Clinically, examination OS demonstrated discrete 2 x 2.5 mm grey-white corneal opacity with a single feeder vessel. Her examination OD was unremarkable. She had laboratory workup which demonstrated hypercholesterolaemia of 8.6 mmol/L but was otherwise unremarkable and viral polymerase chain reaction (PCR) of conjunctival swabs were negative for herpes simplex or varicella zoster. Findings were most in keeping with lipid keratopathy.
Under local anaesthetic, a localised conjunctival peritomy was performed to obtain access to the causative vessel proximally at the scleral level. Once the needle was introduced to the correct depth, lignocaine 2% was injected into the suspected causative vessel through a 30G needle until the vessel blanched. Diathermy was then applied via the same 30G needle and used to close the exposed conjunctiva. Post-operative dexamethasone and moxifloxacin were given.

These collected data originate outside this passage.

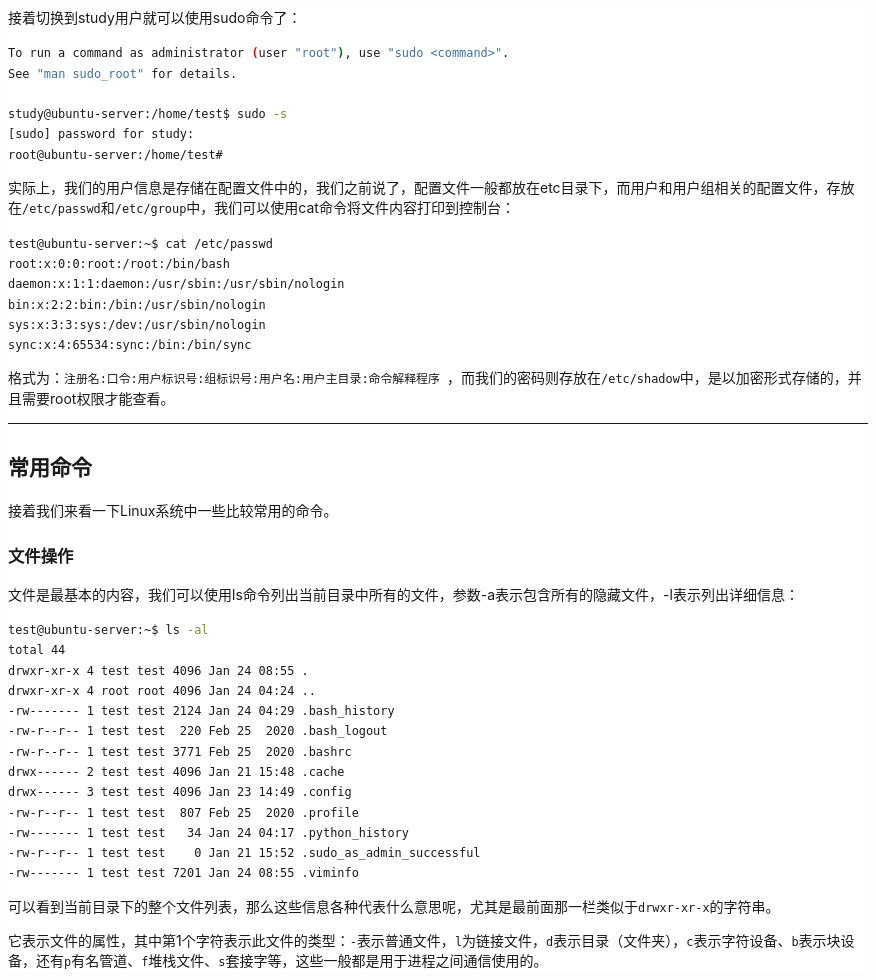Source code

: 接着切换到study用户就可以使用sudo命令了：

```sh
To run a command as administrator (user "root"), use "sudo <command>".
See "man sudo_root" for details.

study@ubuntu-server:/home/test$ sudo -s
[sudo] password for study: 
root@ubuntu-server:/home/test# 
```

实际上，我们的用户信息是存储在配置文件中的，我们之前说了，配置文件一般都放在etc目录下，而用户和用户组相关的配置文件，存放在`/etc/passwd`和`/etc/group`中，我们可以使用cat命令将文件内容打印到控制台：

```bash
test@ubuntu-server:~$ cat /etc/passwd
root:x:0:0:root:/root:/bin/bash
daemon:x:1:1:daemon:/usr/sbin:/usr/sbin/nologin
bin:x:2:2:bin:/bin:/usr/sbin/nologin
sys:x:3:3:sys:/dev:/usr/sbin/nologin
sync:x:4:65534:sync:/bin:/bin/sync
```

格式为：`注册名:口令:用户标识号:组标识号:用户名:用户主目录:命令解释程序 `，而我们的密码则存放在`/etc/shadow`中，是以加密形式存储的，并且需要root权限才能查看。

***

## 常用命令

接着我们来看一下Linux系统中一些比较常用的命令。

### 文件操作

文件是最基本的内容，我们可以使用ls命令列出当前目录中所有的文件，参数-a表示包含所有的隐藏文件，-l表示列出详细信息：

```sh
test@ubuntu-server:~$ ls -al
total 44
drwxr-xr-x 4 test test 4096 Jan 24 08:55 .
drwxr-xr-x 4 root root 4096 Jan 24 04:24 ..
-rw------- 1 test test 2124 Jan 24 04:29 .bash_history
-rw-r--r-- 1 test test  220 Feb 25  2020 .bash_logout
-rw-r--r-- 1 test test 3771 Feb 25  2020 .bashrc
drwx------ 2 test test 4096 Jan 21 15:48 .cache
drwx------ 3 test test 4096 Jan 23 14:49 .config
-rw-r--r-- 1 test test  807 Feb 25  2020 .profile
-rw------- 1 test test   34 Jan 24 04:17 .python_history
-rw-r--r-- 1 test test    0 Jan 21 15:52 .sudo_as_admin_successful
-rw------- 1 test test 7201 Jan 24 08:55 .viminfo
```

可以看到当前目录下的整个文件列表，那么这些信息各种代表什么意思呢，尤其是最前面那一栏类似于`drwxr-xr-x`的字符串。

它表示文件的属性，其中第1个字符表示此文件的类型：`-`表示普通文件，`l`为链接文件，`d`表示目录（文件夹），`c`表示字符设备、`b`表示块设备，还有`p`有名管道、`f`堆栈文件、`s`套接字等，这些一般都是用于进程之间通信使用的。


[Xshell和Xftp使用教程]: https://blog.csdn.net/qq_36410795/article/details/105485901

At one month follow up, her left visual acuity remained 0.20 but the patient reported they were symptomatically better and had visible regression of the feeder vessel and associated area of lipid keratopathy.
Conclusion/Take home message
We report a safe modification to conventional FND through scleral vessel access with 30G needle and intravascular lignocaine which reduces risk of iatrogenic corneal damage, failure, and intrastromal bleeding. In this case, we have described the technique in treating lipid keratopathy, but the same technique is applicable for neovascularisation from herpetic disease, in high-risk patients with stromal vascularisation prior to keratoplasty or patients post-keratoplasty.